Crews Continue Work To Remove Richmond’s Confederate Statues

RICHMOND, Va. — Work crews were back at work Thursday removing Confederate monuments from Virginia’s capital city, a process that began last week after Mayor Levar Stoney ordered all city-owned Confederate statues cleared away amid weeks of protests over police brutality and racism.

Crews returned to the site of a monument honoring Confederate naval commander and scientist Matthew Fontaine Maury. A statute of Maury was removed last week, but a large bronze globe that was part of the monument was left behind.

The Maury statue was unveiled in 1929 — the last of five Confederate statues erected on Richmond’s Monument Avenue.

Four other monuments were removed last week, and a statue of Gen. J.E.B. Stuart was taken down by crews Tuesday.

On Wednesday, workers used a crane to pluck a bronze female figure known as the South’s “Vindicatrix” from the remains of a monument to Jefferson Davis, the Washington Post reported. Also on Wednesday, crews took down the Confederate Soldiers and Sailors Monument.

Work to remove the statues began on July 1, the day a new state law took effect giving local authorities control over war memorials on their property.

Stoney said he was invoking his emergency powers to immediately remove the statues, saying he was concerned about public safety amid continuing protests and fears that protesters could get hurt if they tried to bring down the enormous statues themselves.

A lawsuit filed Tuesday by an unnamed plaintiff asks for an emergency injunction to halt the removal of the statues. The lawsuit alleges that Stoney violated state law by ordering the immediate removal of the monuments.

The Richmond Times-Dispatch reports that a Confederate heritage group wants to display the statues on private property. The Virginia division of the Sons of Confederate Veterans said it has been working to find land in Virginia to display the “sacred” memorials, said Andrew Bennett Morehead, a spokesman for the Tennessee-based group.

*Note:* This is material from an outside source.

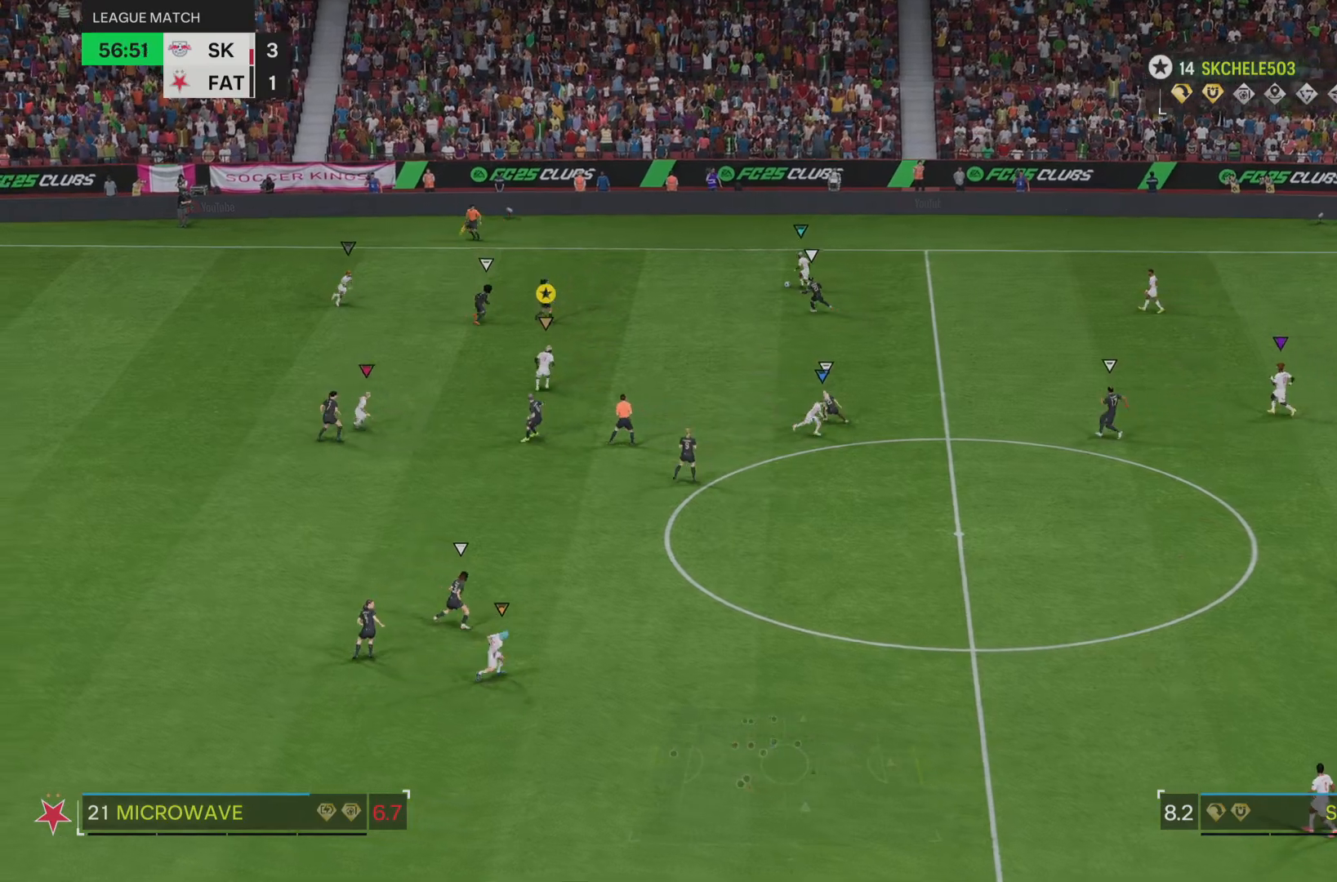
{"buttons": ["L2"], "left_stick": "up", "right_stick": "center", "events": [[134, "left_stick", "right"], [334, "left_stick", "up-right"], [434, "left_stick", "up"]]}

“Those who wish to view these memorials can do so, and those who are not so inclined are free from the presence of these memorials on public property,” Morehead said in the letter to the Richmond City Council.

Richmond’s largest statue left standing is on state land — the massive monument to Confederate Gen. Robert E. Lee. Its removal, under the orders of Gov. Ralph Northam, has been blocked at least temporarily by a court injunction.

The statues were erected decades after the Civil War, during an era when Southern states were crushing attempts to achieve equality for Black people.

After years of little change, a growing number of these Confederate symbols are being removed, prompted by nationwide protests against police brutality and racism that appear to have inspired a profound shift in American thinking.